It’s too confusing.  We used to listen to KMET and know everything that was happening.  Now, you can pay attention and still be out of the loop.

And it’s not like we have to sit through albums and discover secondary cuts like "Wrapcity In English" and "Fred", tracks that only reveal themselves over time.  It’s an all hits all the time business.

And that’s what it is, business.

Whereas sitting there last night I saw it through the band’s eyes.  Barely twenty, they’d heard the Beatles and picked up their instruments.  And being so popular at Kent State, they’d gotten to make a record.  And TOUR!  All the way to Westport, Connecticut.  It was not only about the music, but the adventure.  It was a way to see the world in the pre-Internet era.
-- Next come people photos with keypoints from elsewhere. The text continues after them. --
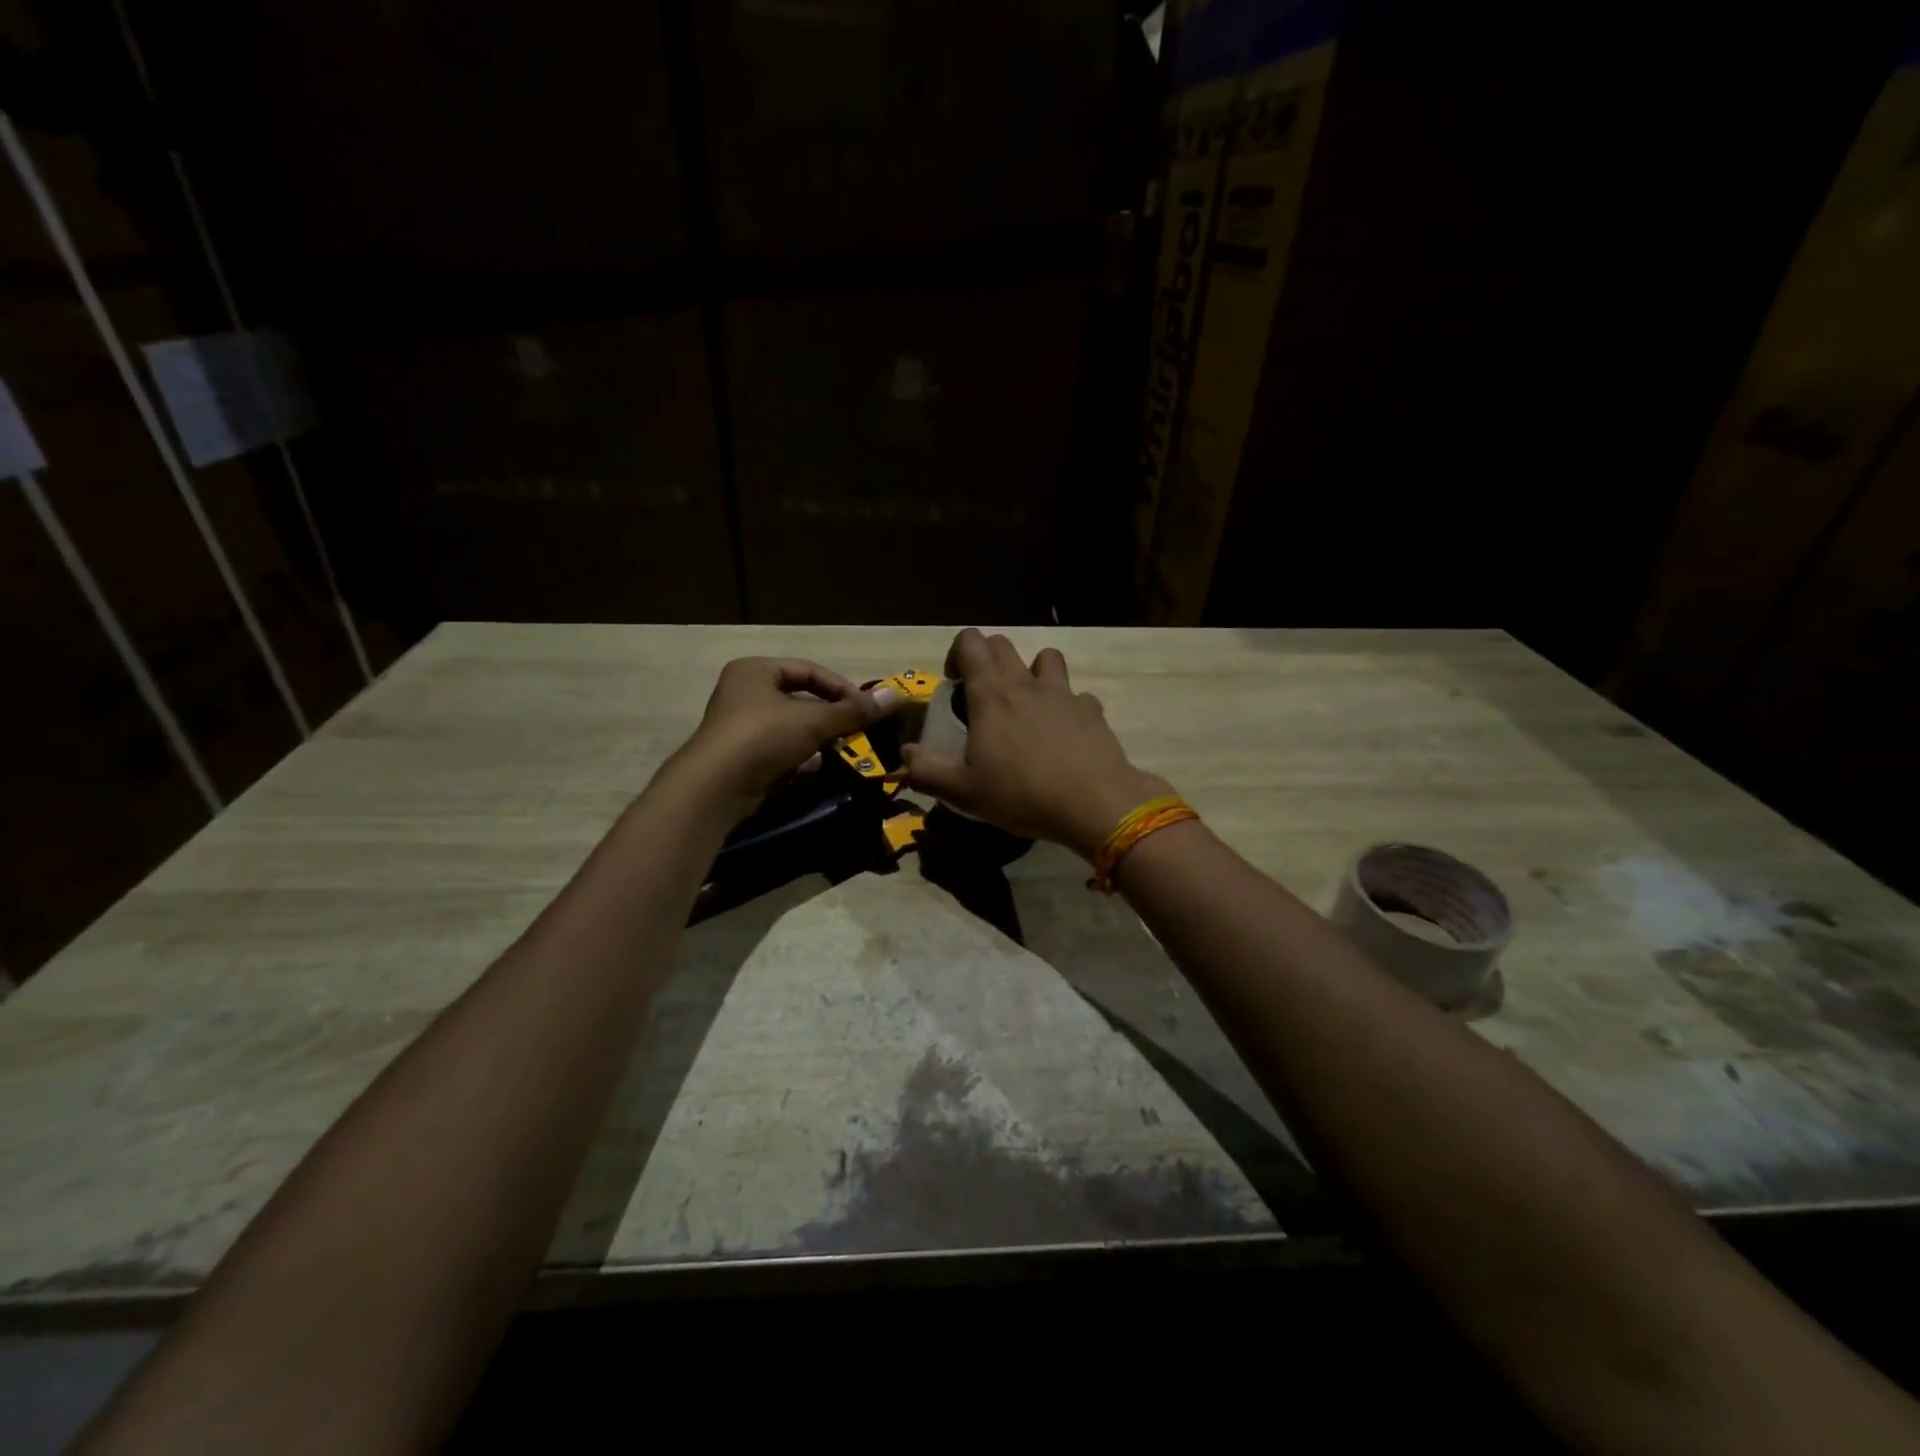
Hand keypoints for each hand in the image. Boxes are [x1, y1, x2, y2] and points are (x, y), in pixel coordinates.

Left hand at [672, 658, 897, 812]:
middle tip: (856, 731)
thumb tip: (896, 696)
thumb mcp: (814, 721)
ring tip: (840, 751)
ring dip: (816, 740)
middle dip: (830, 717)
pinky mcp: (741, 758)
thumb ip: (854, 711)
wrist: (716, 787)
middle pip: (800, 700)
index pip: (809, 670)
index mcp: (756, 671)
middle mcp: (744, 693)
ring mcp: (740, 727)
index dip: (840, 687)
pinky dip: (799, 759)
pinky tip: (814, 770)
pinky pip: (779, 752)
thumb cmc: (764, 737)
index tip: (866, 708)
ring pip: (791, 728)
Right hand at [902, 630, 1169, 859]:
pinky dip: (1067, 707)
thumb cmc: (1022, 794)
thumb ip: (927, 771)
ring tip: (1026, 707)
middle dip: (987, 660)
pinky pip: (1076, 696)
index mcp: (991, 693)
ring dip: (1032, 672)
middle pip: (1003, 644)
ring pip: (1046, 658)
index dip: (957, 655)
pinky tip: (1063, 735)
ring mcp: (1063, 693)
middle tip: (982, 699)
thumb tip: (905, 754)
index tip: (955, 686)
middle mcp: (1026, 682)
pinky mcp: (1092, 711)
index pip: (970, 641)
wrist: (1095, 803)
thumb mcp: (964, 792)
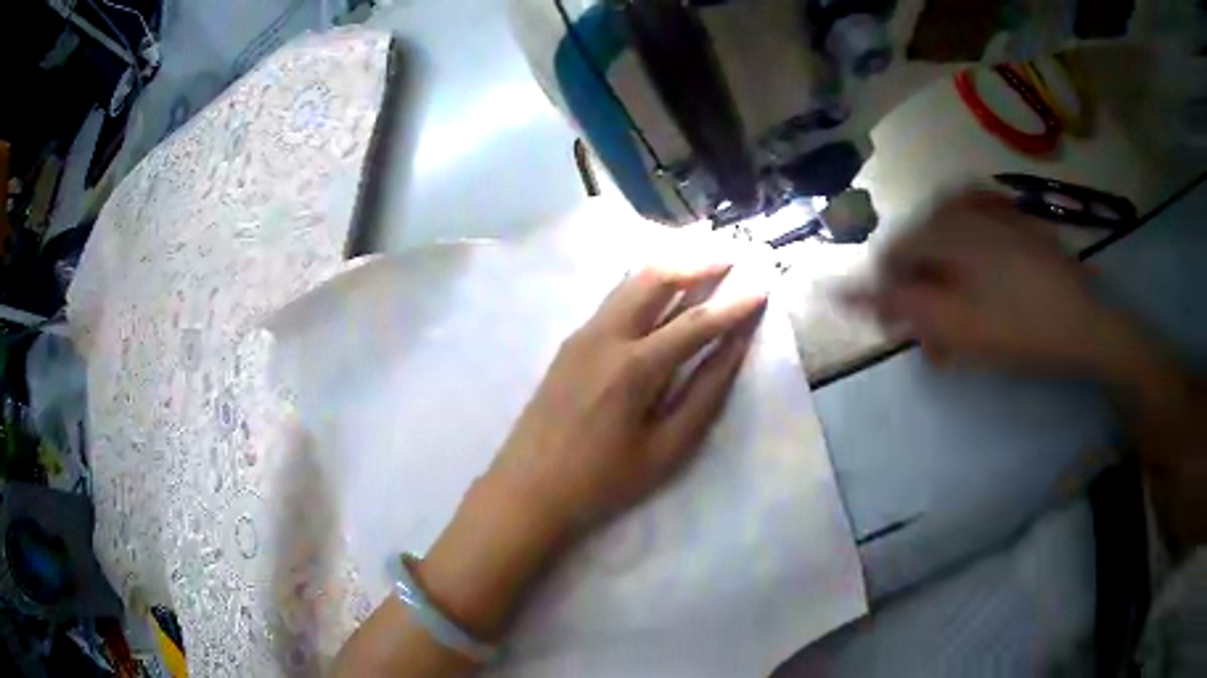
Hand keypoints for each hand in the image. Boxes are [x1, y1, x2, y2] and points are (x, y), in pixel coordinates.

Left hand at [410, 260, 765, 642]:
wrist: (526, 490)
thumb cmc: (602, 482)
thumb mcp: (665, 449)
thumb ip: (704, 394)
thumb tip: (735, 349)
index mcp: (633, 368)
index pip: (696, 321)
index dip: (735, 303)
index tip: (763, 284)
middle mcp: (605, 336)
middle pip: (656, 276)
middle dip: (699, 260)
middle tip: (733, 254)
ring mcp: (582, 334)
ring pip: (631, 279)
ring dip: (671, 263)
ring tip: (705, 258)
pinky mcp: (570, 341)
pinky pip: (615, 297)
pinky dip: (646, 281)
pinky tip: (664, 286)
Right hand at [854, 190, 1148, 375]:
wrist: (1086, 323)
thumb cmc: (1020, 329)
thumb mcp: (955, 325)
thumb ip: (898, 302)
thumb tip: (844, 290)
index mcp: (944, 228)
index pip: (891, 255)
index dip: (886, 296)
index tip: (898, 332)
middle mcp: (961, 207)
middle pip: (919, 247)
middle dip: (920, 291)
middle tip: (934, 334)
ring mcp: (990, 211)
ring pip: (946, 240)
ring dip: (942, 278)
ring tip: (956, 313)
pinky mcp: (1012, 222)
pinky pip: (973, 232)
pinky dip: (964, 258)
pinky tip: (976, 280)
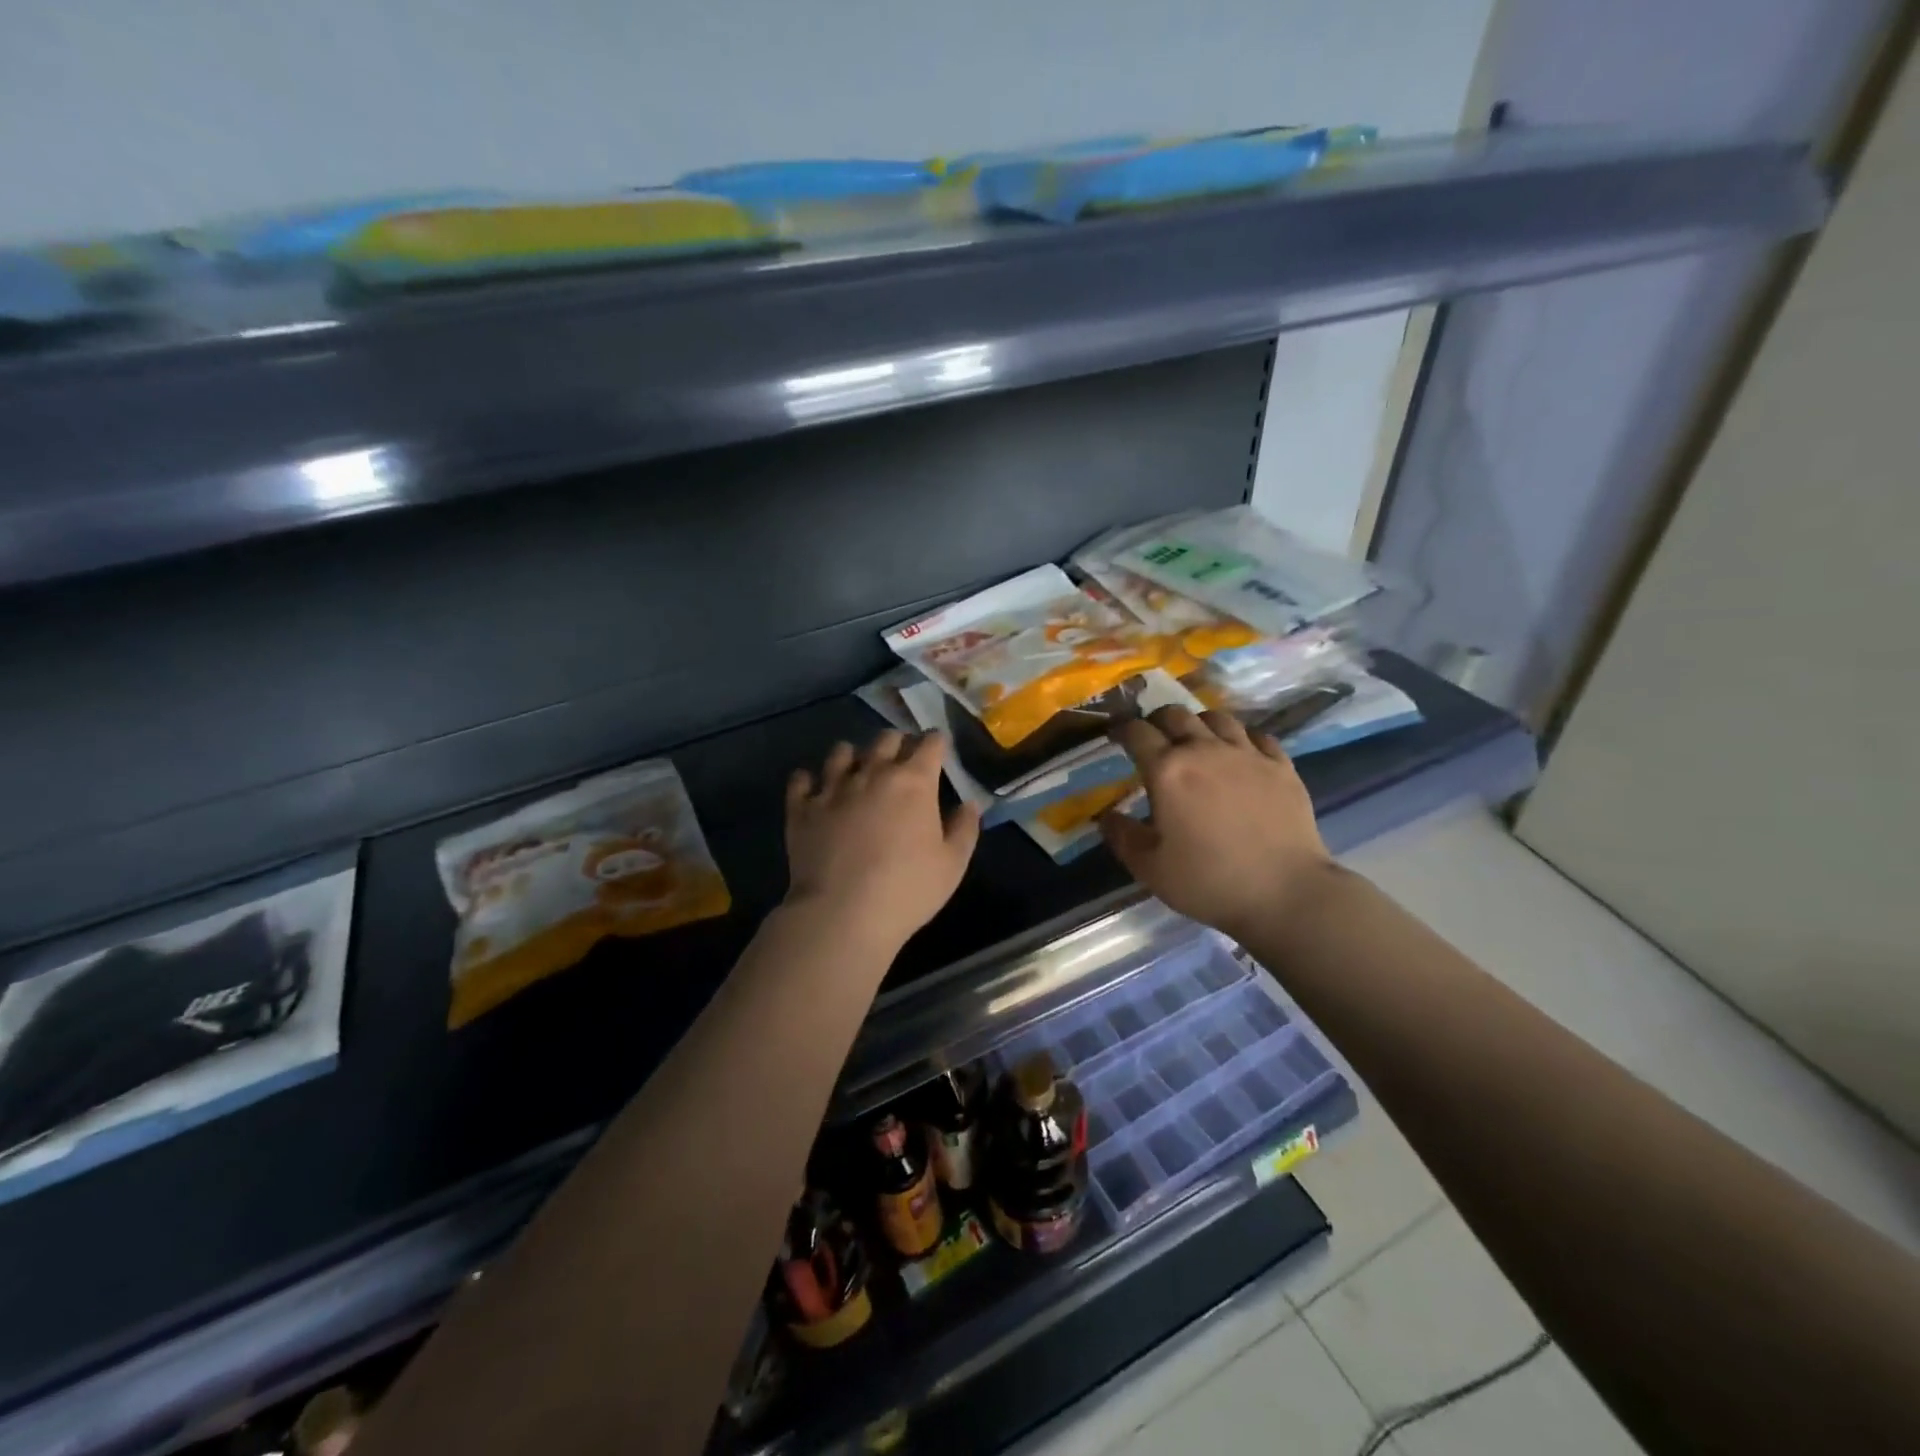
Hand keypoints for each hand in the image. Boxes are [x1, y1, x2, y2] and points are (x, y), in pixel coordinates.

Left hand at [784, 731, 981, 949]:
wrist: (842, 913)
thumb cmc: (907, 890)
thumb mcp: (951, 865)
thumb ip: (964, 829)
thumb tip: (970, 804)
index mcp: (914, 782)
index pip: (930, 743)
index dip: (936, 742)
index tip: (938, 748)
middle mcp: (873, 773)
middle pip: (886, 739)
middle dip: (898, 743)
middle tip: (902, 761)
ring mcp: (833, 787)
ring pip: (842, 751)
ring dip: (854, 755)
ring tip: (857, 770)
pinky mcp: (802, 808)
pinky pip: (801, 779)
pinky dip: (809, 780)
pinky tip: (814, 788)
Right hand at [1099, 706, 1333, 938]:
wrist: (1285, 893)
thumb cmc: (1208, 881)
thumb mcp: (1149, 868)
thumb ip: (1122, 836)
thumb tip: (1106, 816)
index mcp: (1167, 770)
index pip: (1136, 732)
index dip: (1121, 729)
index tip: (1116, 736)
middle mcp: (1204, 750)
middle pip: (1175, 714)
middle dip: (1157, 721)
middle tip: (1153, 738)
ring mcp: (1247, 754)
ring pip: (1217, 718)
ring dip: (1199, 724)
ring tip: (1196, 741)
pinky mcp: (1281, 766)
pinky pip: (1257, 736)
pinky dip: (1241, 739)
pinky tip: (1240, 754)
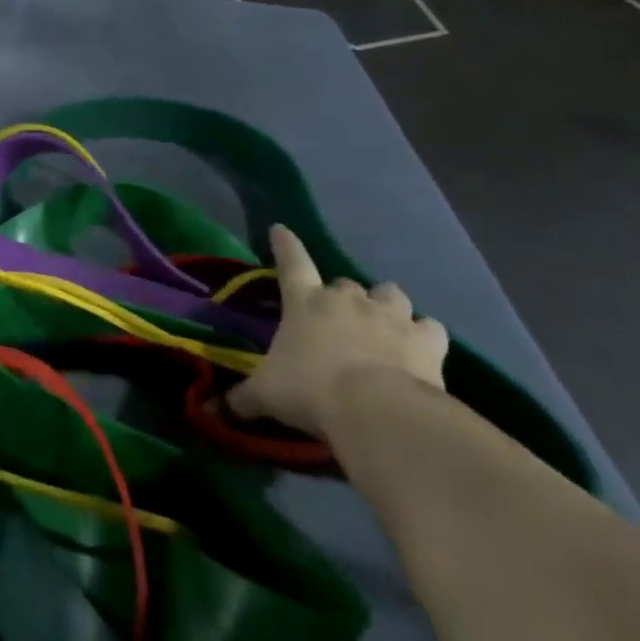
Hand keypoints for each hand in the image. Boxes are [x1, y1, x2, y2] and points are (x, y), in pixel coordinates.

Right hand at [227, 226, 447, 439]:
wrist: (377, 411)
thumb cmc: (310, 390)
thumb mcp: (266, 395)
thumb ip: (240, 398)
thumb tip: (210, 410)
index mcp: (305, 301)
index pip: (291, 262)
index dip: (285, 245)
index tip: (280, 229)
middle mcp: (347, 299)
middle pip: (344, 283)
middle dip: (340, 297)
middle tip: (336, 320)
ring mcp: (391, 316)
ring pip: (390, 293)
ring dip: (385, 304)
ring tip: (382, 323)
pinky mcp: (427, 340)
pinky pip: (429, 327)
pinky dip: (424, 334)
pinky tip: (420, 347)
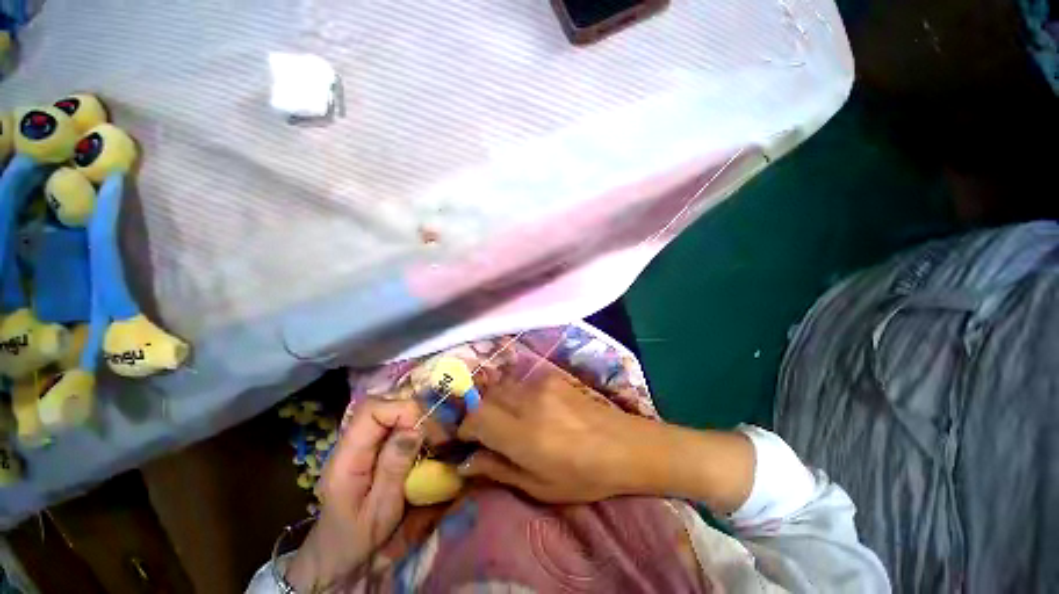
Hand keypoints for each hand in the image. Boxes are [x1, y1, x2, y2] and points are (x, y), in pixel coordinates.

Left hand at [285, 399, 422, 591]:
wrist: (336, 558)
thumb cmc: (356, 540)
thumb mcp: (379, 511)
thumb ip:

Those days are never coming back.  I’d like to tell you where’s we’re going, but I can only guess.  I can just tell you I lived through something.  When music was the most important thing on the planet.  Eclipsing not only TV, but sports.  Going to the gig was one’s ultimate desire.  That’s where it happened.  That’s where the records came alive.

The records came alive last night.  Aged discs that I still play.  To hear them re-created on stage was akin to seeing an unfurling of the Dead Sea Scrolls.

But this was truly my religion.  Guys not interested in celebrity speaking from deep inside their souls to me, for the JOY OF IT!